Task to complete » Set down the material below word for word, from its first line through the line that contains "Detection: Source Extractor", and nothing more.

══ Data for this exercise

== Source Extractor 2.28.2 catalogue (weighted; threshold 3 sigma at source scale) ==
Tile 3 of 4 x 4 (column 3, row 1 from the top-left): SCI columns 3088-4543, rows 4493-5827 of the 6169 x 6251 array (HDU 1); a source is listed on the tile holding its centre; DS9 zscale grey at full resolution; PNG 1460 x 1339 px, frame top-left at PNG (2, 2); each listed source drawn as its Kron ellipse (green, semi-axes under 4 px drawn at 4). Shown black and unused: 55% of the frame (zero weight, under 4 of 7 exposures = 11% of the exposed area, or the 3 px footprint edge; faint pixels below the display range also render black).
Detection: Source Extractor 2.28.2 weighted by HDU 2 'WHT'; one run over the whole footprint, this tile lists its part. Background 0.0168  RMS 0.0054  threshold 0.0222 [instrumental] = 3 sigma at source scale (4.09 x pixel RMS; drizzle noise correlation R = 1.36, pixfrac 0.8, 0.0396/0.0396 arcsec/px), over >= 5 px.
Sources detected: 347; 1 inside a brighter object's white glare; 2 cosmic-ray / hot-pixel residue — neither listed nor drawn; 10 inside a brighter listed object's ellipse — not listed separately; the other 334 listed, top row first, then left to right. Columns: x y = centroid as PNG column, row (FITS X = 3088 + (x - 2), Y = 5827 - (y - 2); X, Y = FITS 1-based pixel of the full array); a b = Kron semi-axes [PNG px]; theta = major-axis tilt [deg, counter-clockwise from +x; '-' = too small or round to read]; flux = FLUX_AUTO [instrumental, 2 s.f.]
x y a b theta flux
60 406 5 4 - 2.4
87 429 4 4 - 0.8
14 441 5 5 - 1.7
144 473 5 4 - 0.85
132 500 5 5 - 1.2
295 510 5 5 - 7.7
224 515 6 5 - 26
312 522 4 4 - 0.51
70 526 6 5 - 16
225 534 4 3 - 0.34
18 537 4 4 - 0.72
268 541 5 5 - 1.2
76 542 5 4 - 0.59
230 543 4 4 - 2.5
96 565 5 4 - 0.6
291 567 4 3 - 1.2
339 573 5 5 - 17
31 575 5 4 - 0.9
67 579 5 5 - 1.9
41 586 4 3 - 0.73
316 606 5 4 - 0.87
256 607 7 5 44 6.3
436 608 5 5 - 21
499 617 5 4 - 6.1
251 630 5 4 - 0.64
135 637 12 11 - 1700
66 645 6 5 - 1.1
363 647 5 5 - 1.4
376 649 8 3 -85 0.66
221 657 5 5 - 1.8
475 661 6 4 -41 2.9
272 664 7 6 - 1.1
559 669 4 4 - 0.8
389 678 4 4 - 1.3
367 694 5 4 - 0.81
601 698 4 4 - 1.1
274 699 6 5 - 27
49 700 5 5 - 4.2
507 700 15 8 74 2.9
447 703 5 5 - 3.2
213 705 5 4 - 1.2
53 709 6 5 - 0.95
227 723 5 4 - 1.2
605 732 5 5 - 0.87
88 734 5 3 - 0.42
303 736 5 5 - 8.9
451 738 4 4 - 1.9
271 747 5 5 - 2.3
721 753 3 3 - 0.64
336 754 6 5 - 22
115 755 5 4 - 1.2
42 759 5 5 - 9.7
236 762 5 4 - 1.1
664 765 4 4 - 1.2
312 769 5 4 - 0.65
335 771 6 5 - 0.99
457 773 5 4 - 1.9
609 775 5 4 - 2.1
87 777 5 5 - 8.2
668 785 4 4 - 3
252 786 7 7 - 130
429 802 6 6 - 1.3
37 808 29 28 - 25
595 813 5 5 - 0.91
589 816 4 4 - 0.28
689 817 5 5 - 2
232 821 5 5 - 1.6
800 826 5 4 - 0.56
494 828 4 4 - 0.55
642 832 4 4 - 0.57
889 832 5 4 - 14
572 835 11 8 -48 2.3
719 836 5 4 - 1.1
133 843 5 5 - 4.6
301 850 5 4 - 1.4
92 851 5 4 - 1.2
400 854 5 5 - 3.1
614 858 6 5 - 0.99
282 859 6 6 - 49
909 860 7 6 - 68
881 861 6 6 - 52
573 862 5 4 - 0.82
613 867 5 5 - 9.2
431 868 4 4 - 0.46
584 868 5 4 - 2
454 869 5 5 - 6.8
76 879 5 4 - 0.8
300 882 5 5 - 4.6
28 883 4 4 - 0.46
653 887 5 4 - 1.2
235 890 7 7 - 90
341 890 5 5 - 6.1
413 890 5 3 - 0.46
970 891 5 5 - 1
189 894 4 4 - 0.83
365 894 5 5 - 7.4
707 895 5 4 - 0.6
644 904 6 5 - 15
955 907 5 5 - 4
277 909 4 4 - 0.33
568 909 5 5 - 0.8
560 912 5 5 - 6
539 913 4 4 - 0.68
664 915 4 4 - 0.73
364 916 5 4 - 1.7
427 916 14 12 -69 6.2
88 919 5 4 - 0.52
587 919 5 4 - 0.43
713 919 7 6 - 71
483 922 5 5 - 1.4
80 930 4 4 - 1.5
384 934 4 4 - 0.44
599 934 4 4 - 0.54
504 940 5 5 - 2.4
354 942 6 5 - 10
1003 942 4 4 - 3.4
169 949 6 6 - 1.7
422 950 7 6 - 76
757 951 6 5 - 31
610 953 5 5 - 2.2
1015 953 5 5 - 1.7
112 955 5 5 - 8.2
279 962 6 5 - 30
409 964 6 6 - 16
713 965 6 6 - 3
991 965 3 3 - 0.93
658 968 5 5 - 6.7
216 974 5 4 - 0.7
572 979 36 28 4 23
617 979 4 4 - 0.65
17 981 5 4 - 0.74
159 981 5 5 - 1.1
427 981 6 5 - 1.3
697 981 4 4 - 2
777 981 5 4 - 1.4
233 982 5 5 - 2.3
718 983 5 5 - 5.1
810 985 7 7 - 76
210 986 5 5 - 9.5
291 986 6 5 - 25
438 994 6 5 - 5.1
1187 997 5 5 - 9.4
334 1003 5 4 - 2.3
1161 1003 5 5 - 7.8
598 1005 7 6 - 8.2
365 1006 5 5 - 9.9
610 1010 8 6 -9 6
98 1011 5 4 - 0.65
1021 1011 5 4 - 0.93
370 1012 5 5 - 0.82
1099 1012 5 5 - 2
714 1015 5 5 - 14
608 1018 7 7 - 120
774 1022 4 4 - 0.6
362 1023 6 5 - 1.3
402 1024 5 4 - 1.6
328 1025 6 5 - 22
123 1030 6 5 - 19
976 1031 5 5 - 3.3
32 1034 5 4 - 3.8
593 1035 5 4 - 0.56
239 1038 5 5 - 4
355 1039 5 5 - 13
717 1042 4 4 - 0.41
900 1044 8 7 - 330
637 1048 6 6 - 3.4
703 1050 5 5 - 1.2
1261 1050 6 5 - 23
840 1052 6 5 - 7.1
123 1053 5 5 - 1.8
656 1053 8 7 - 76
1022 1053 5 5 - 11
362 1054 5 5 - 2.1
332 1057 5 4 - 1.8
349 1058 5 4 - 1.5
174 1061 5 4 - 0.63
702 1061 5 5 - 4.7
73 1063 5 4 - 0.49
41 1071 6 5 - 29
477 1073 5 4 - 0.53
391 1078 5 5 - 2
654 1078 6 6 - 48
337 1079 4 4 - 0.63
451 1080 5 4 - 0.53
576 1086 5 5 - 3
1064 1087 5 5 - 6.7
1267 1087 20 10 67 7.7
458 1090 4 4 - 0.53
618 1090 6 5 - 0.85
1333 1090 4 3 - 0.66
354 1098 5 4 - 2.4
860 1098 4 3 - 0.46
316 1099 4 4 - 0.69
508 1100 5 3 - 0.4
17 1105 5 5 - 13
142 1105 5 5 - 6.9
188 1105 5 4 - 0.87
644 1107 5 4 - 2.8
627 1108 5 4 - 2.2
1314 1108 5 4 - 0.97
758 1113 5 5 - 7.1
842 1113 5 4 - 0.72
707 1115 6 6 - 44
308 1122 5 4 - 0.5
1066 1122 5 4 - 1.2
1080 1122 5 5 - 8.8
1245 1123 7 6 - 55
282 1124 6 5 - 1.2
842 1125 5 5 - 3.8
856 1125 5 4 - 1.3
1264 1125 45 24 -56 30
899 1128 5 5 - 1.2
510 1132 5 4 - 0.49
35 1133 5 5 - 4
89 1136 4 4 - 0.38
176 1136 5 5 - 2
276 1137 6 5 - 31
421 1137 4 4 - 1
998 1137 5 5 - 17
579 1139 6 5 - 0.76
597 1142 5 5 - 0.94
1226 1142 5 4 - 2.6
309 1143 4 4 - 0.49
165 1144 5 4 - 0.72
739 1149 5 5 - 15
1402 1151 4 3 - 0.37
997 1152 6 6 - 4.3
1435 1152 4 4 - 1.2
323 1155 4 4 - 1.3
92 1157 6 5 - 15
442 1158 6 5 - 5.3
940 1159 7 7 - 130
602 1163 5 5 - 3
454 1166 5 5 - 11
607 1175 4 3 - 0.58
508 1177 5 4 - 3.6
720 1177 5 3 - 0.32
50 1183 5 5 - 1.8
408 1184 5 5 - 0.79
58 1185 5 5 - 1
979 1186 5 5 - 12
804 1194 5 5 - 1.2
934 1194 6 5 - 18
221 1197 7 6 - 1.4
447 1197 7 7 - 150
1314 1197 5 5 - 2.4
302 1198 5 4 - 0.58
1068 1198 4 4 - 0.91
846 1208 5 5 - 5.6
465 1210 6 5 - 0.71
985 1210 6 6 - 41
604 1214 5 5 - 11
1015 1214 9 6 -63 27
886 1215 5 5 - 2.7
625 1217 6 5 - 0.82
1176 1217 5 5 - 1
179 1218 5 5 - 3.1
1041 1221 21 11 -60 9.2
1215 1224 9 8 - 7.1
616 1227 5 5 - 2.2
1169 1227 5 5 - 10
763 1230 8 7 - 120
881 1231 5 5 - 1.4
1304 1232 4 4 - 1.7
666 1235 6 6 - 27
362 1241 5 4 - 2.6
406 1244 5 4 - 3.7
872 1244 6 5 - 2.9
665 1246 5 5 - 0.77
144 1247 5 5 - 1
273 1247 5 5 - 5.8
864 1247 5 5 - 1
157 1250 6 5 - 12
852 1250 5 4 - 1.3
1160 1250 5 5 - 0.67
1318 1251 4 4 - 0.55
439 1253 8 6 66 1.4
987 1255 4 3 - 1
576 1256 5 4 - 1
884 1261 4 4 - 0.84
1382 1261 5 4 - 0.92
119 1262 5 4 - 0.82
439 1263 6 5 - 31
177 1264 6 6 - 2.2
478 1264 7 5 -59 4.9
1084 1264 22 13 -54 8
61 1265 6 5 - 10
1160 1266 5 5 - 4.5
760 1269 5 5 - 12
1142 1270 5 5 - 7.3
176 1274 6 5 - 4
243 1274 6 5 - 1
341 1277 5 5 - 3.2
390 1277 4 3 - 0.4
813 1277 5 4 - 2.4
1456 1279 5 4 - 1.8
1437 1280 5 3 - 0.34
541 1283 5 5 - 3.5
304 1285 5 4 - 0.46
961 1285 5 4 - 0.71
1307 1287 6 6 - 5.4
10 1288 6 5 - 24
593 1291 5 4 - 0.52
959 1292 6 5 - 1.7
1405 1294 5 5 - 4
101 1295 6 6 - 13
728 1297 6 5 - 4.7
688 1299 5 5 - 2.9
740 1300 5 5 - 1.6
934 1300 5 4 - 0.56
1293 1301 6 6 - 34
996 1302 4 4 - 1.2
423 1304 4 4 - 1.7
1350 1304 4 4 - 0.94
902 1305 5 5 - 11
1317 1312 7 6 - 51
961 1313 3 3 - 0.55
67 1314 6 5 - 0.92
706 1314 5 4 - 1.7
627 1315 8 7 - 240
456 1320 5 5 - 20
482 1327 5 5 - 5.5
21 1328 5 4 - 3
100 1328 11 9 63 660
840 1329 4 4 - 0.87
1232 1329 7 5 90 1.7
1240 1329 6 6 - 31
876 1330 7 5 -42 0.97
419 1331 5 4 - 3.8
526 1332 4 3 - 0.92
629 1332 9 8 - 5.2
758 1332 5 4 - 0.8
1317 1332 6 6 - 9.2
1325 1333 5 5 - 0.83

════

Solved exercise »
== Source Extractor 2.28.2 catalogue (weighted; threshold 3 sigma at source scale) ==
Tile 3 of 4 x 4 (column 3, row 1 from the top-left): SCI columns 3088-4543, rows 4493-5827 of the 6169 x 6251 array (HDU 1); a source is listed on the tile holding its centre; DS9 zscale grey at full resolution; PNG 1460 x 1339 px, frame top-left at PNG (2, 2); each listed source drawn as its Kron ellipse (green, semi-axes under 4 px drawn at 4). Shown black and unused: 55% of the frame (zero weight, under 4 of 7 exposures = 11% of the exposed area, or the 3 px footprint edge; faint pixels below the display range also render black).
Detection: Source Extractor 2.28.2 weighted by HDU 2 'WHT'; one run over the whole footprint, this tile lists its part. Background 0.0168  RMS 0.0054  threshold 0.0222 [instrumental] = 3 sigma at source scale (4.09 x pixel RMS; drizzle noise correlation R = 1.36, pixfrac 0.8, 0.0396/0.0396 arcsec/px), over >= 5 px.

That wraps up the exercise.